More on Venice's new "Palazzo del Cinema" (and the fate of "the Phoenix"?)

An update from last week's newsflash about Venice's plans for a new "Palazzo del Cinema," this one from Variety.com: "New nest for Venice fest"!

I understand better now the motivations... Although the lack of national funding may continue to plague their plans, considering that the city likewise spent millions (at least some of which was privately raised) to reconstruct the eighteenth-century La Fenice (meaning "The Phoenix") opera house, burned to the ground in 1996 because of a really stupid case of arson (recounted in the new bestseller by John Berendt, author of Midnight in the Garden of Good and Evil, called The City of Falling Angels... not to mention the catastrophic urban planning which drained most if not all of the canals nearby for dredging, effectively cutting the structure off from emergency services, as you can see here in this incredible photo!)

But the current lack of Italian national government funding for the arts has caused the opera company there to cancel two productions scheduled for the upcoming season, so you have a splendidly-reconstructed building which is often standing unused!

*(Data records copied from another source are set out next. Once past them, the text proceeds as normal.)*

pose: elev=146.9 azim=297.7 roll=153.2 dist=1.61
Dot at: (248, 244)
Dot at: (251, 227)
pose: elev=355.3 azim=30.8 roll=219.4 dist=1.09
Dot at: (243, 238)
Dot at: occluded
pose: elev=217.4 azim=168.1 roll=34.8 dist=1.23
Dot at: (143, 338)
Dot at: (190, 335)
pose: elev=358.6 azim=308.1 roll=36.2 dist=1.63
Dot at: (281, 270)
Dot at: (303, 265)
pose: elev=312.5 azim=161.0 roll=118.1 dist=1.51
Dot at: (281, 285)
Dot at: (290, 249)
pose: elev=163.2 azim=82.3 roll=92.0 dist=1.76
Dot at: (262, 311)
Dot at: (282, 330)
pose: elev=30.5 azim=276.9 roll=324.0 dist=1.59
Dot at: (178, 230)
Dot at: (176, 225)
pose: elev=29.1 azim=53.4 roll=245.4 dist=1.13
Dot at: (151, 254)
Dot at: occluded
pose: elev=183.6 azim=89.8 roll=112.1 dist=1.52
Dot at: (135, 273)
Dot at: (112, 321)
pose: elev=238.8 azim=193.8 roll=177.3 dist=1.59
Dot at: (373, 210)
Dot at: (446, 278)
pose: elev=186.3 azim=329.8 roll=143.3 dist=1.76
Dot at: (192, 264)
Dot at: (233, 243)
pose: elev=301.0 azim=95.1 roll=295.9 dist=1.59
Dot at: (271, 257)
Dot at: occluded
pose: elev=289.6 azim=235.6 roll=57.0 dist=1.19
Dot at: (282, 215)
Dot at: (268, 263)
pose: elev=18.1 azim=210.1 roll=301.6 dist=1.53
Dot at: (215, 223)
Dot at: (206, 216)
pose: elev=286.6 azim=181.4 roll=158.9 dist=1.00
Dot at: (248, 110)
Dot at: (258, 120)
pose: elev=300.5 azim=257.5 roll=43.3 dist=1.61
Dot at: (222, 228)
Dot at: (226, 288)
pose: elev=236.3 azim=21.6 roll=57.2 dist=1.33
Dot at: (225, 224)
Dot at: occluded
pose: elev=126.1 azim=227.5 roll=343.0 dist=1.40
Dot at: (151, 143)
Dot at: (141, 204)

A protest banner hanging from the front of the Fenice puts it something like this: "From the ashes you can arise. From ignorance, no."

Considering that the arts and culture are practically like ubiquitous "natural resources" for Italy, we can only hope that the national government realizes that any economic recovery should include considered maintenance of the country's ancient belle arti, before they fall into oblivion!